Performing strategically can be daunting. Your operational and functional work will always take priority unless you carve out specific time for the strategic stuff. Strategic effort is particularly frustrating when you’re in the weeds and tensions are running high. The irony, of course, is that is when you need strategy the most.

Getting started can feel like the hardest part. Ideally you want a professional to come in and assess the situation and facilitate the development and planning. When it comes to strategic planning it’s what you don’t know that you don’t know that can sink you.

But maybe you just want to explore strategic planning a bit first. Maybe you want to have a better understanding of how it works before you reach out to a professional.

As a helpful exercise, pull your team together and go through the steps below.

Your first step is to create a statement that articulates what your strategic vision is. What do you want your organization to look like? How do you want to be performing? Where do you want to be relative to your competitors?

From there you identify 1 to 3 major goals. They need to be ambitious, achievable, and measurable. Remember that the purpose of these goals is to realize you strategic initiative. They will set the tone for how you and your team perform throughout a specified time period. Everything you do will be in service to these goals.

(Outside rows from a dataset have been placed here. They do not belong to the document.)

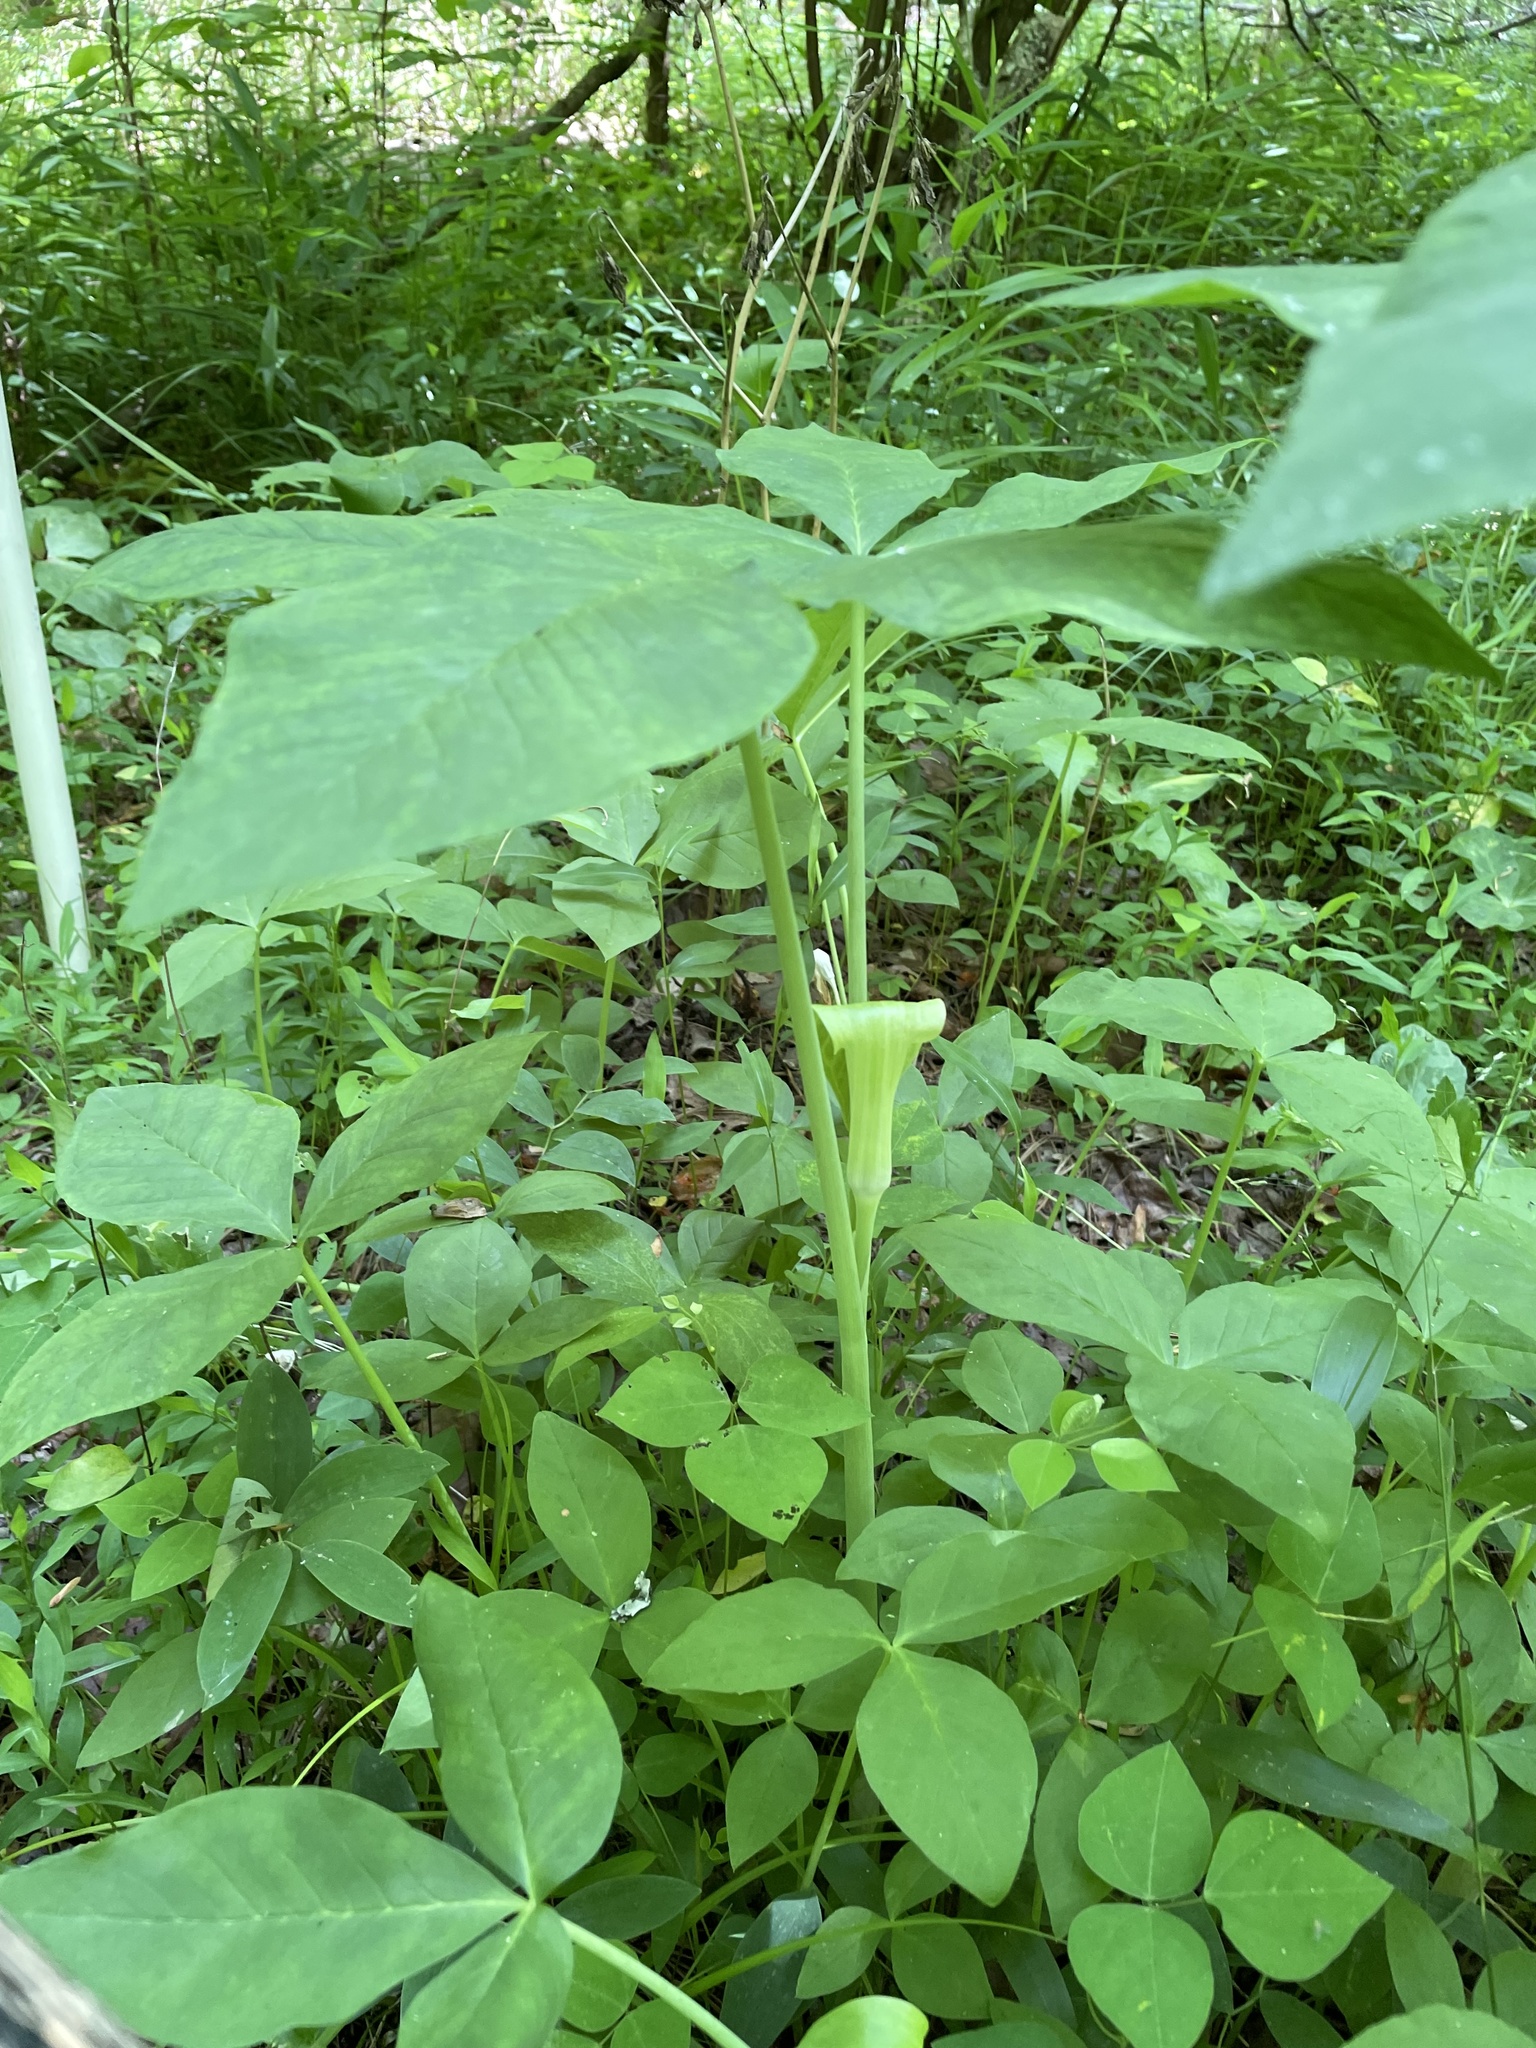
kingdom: Plantae
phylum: Tracheophyta
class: Liliopsida
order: Alismatales
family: Araceae
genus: Arisaema
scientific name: Arisaema quinatum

Once you have defined those key goals, develop your feeder or anterior goals. These strategic goals are in service to the key goals. They act as milestones for the larger goals. They are victories on their own, but they also move you close to that strategic vision. These goals are more manageable conceptually and may be specific to certain sectors or departments within a larger organization.

The rest of your strategic development is figuring out what your projects (and their associated tasks) will be in order to accomplish those feeder goals.

There is a lot of work and re-working involved with this process. Don’t be discouraged when you have to go back and make changes. Also, don’t do this on your own. One of the biggest mistakes a leader can make is to develop a strategic plan in isolation and then deliver it via proclamation. Strategic planning is a team effort.